Примерно такая же картина наблюдалась и в магазине-гастрономе. Все: и продавцы, и посетители – словно окаменели. Такая тишина наступила. Слышно было только негромкий разговор Шукшина с Брагиным.
– Василий Макарович, давайте «Старочку» возьмем, – говорил ласково Иван.
– Да нет, Ваня, это не интеллигентно – с утра «Старочка». Будем реанимироваться «Рябиной на коньяке» – это вещь! – отвечал Шукшин.
– Ну, как скажете, Василий Макарович, – так же ласково вещал Иван, и, уже обращаясь к продавцу, продолжал: – Нам бы две «Рябины на коньяке», ну и две «Старки».
Когда они возвращались из магазина-гастронома с полной сумкой снадобья и провизии, соседские мужики так и сидели без движения, зацементированные, с костяшками в руках. И после того случая во дворе Брагина Ивана стали величать не иначе как по имени-отчеству: Иван Тимофеевич.

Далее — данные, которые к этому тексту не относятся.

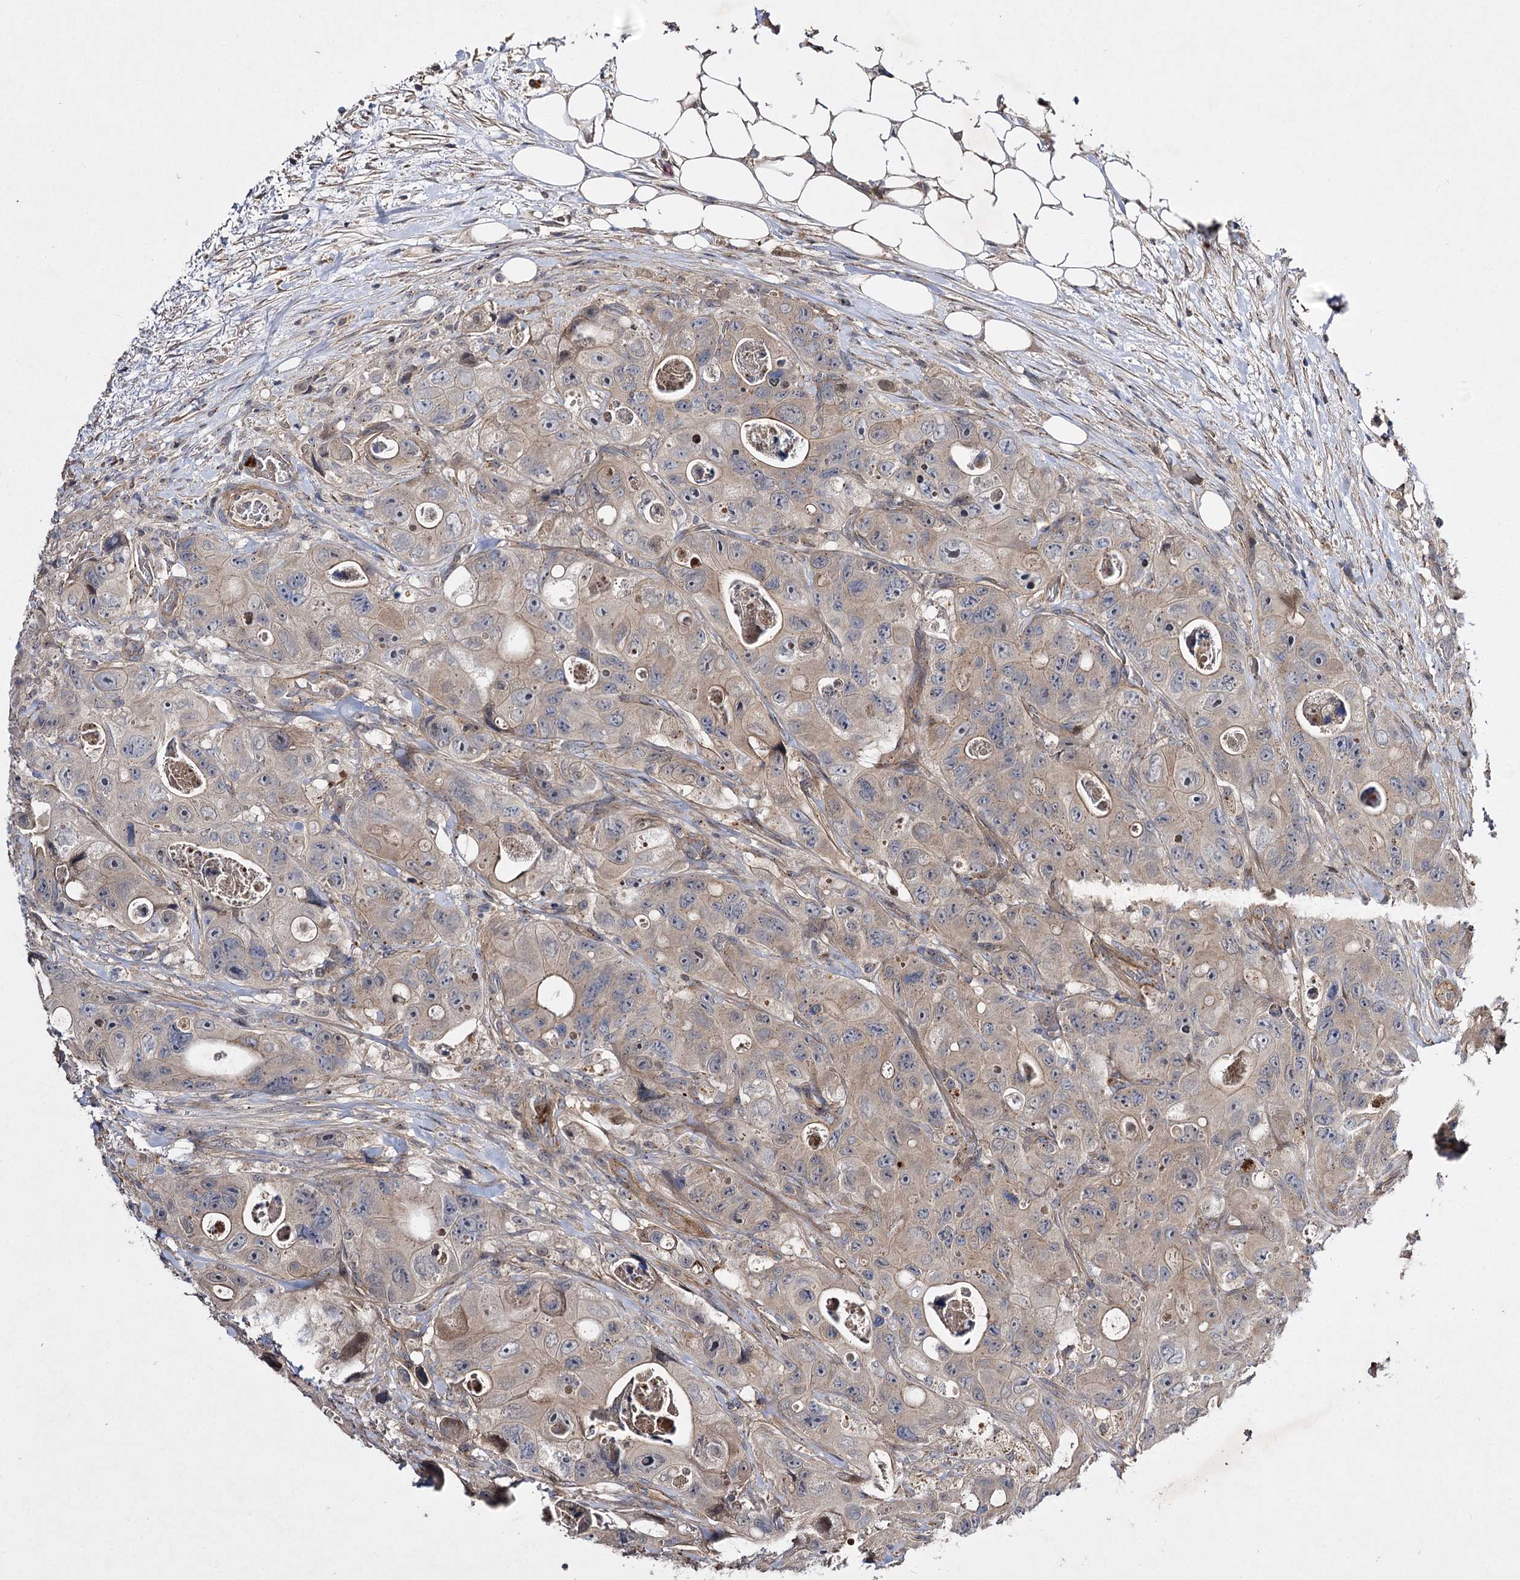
{"staining": {"intensity": "weak", "quantity": "25%-75%", "location": "cytoplasmic/membranous"}, "tissue": "colorectal cancer", "cell_type": "Tumor cells", "image_type": "cancer", "snomed": [{"axis": "morphology", "description": "Adenocarcinoma, NOS"}, {"axis": "topography", "description": "Colon"}], "caption": "Immunohistochemical staining of human colorectal cancer reveals low levels of weak cytoplasmic/membranous protein expression in about 25%-75% of tumor cells. (IHC, brightfield microscopy, high magnification).", "gene": "MINDY3", "patient": {"sex": "female", "age": 46}}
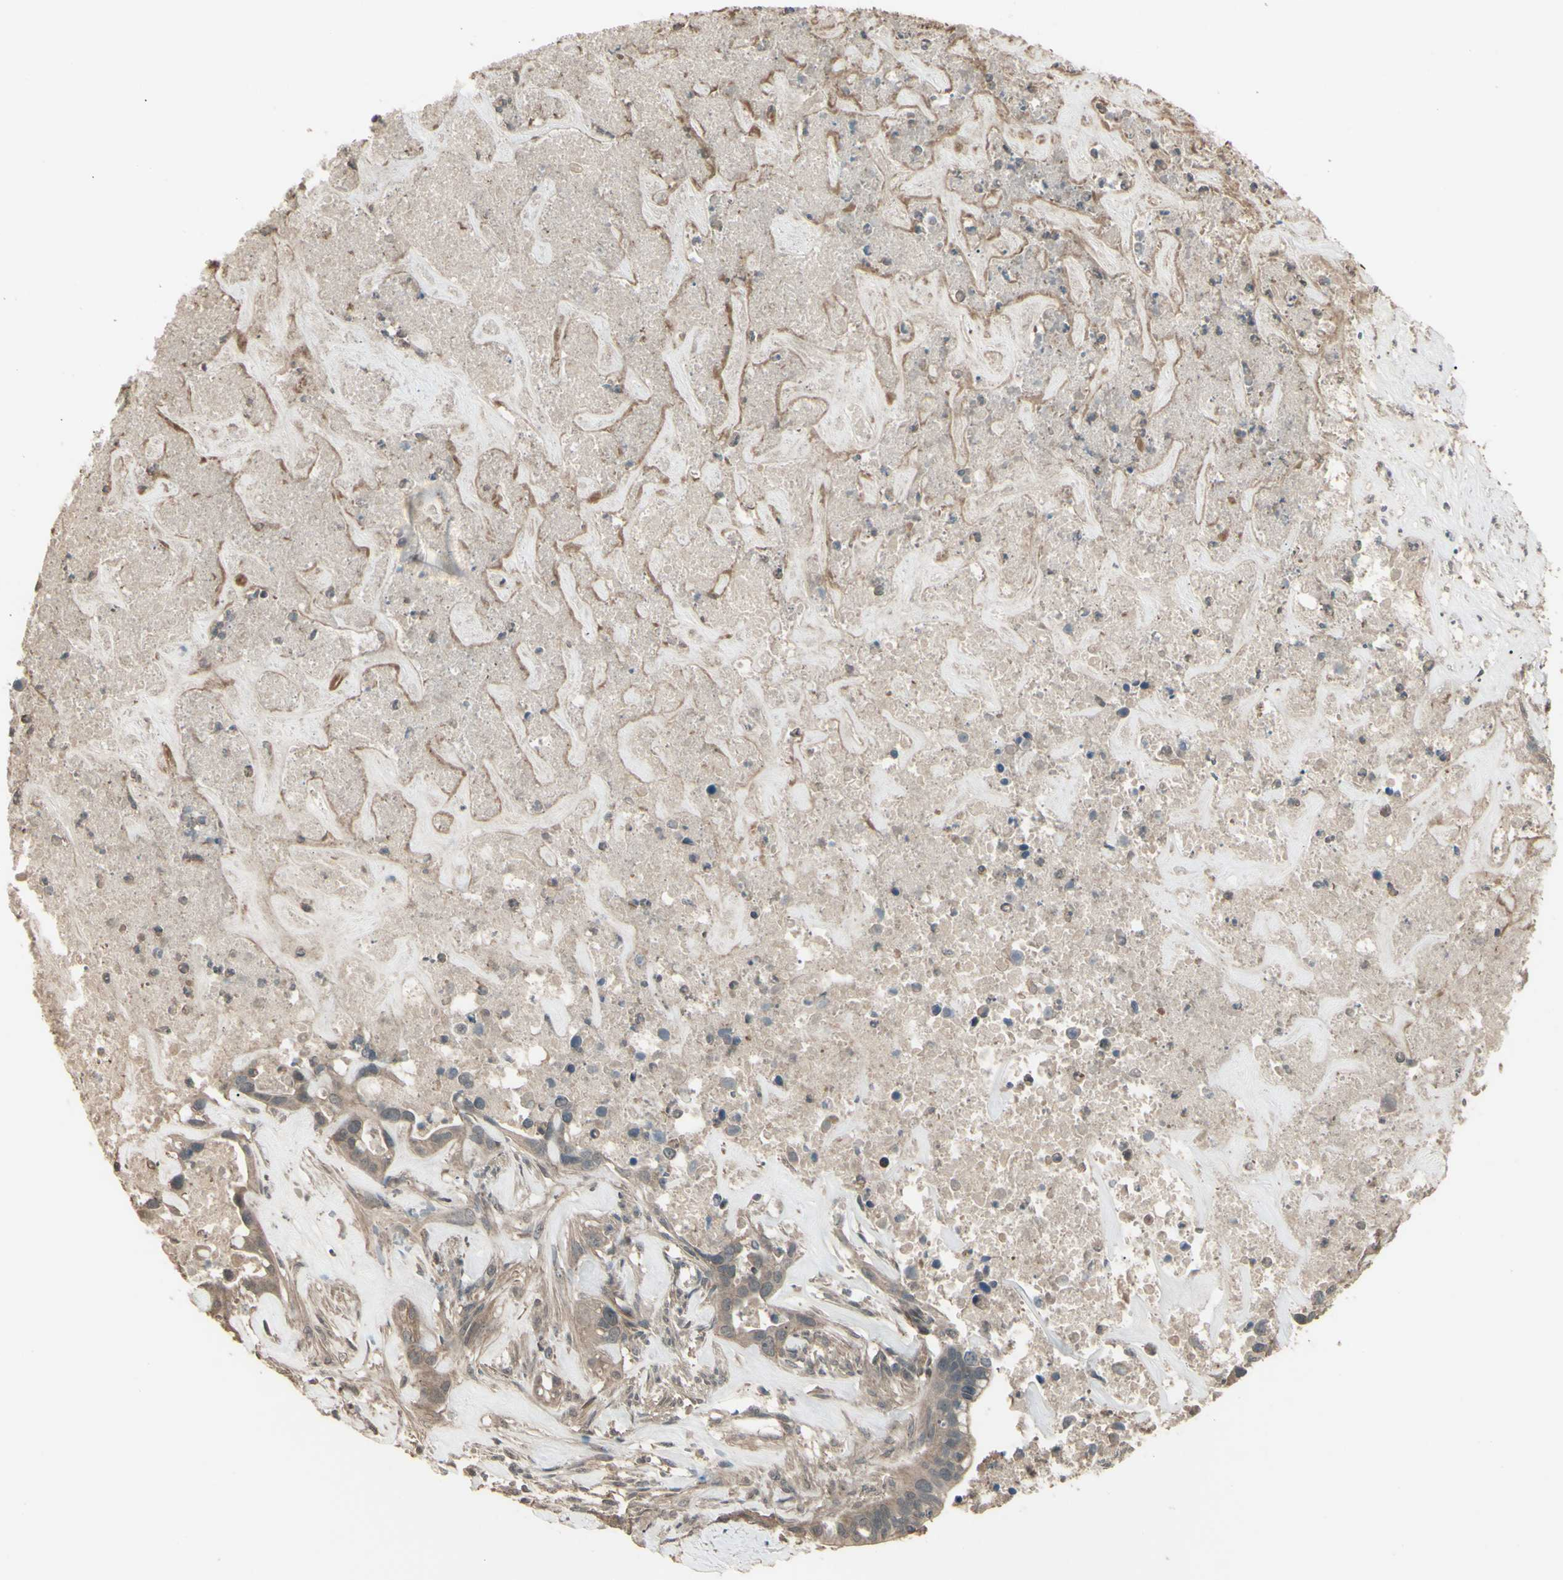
{"staining": {"intensity": "weak", "quantity": ">75%", "location": "cytoplasmic/membranous"}, "tissue": "liver cancer", "cell_type": "Tumor cells", "image_type": "cancer", "snomed": [{"axis": "morphology", "description": "Cholangiocarcinoma"}, {"axis": "topography", "description": "Liver"}], "caption": "This photomicrograph exhibits immunohistochemistry (IHC) staining of human liver cancer (cholangiocarcinoma), with low weak cytoplasmic/membranous positivity in about >75% of tumor cells.", "gene": "GNAS", "patient": {"sex": "female", "age": 65}}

Когда во второй половине дня приехал Сафрон, за столом, кроме Шукшина, Ивана и молодых актрис в кримплене, сидели Георгий Бурков и Георгий Данелия, а грузинский мужской вокальный ансамбль пел а капелла на голоса очень мелодичную народную песню про маленькую девочку: «Патара, чемо патара гогона, чемо патара имедо, чемо патара…» На столе дымился аппетитный шашлык. Горячий лаваш дарил хлебный запах, а сыры, помидоры и зелень свежая радовали взгляд. А уже следом за Сафроном на пороге появился Вахтанг Кикабидзе, будущая суперзвезда советского кинематографа, а пока просто барабанщик ансамбля «Орэра». Он появился с огромным букетом роз, непонятно кому предназначенных, и с большим чемоданом чачи и прекрасных грузинских вин из Тбилиси. Сафрон Евдокимович понял, что надо спасать Шукшина и Ваню Брагина.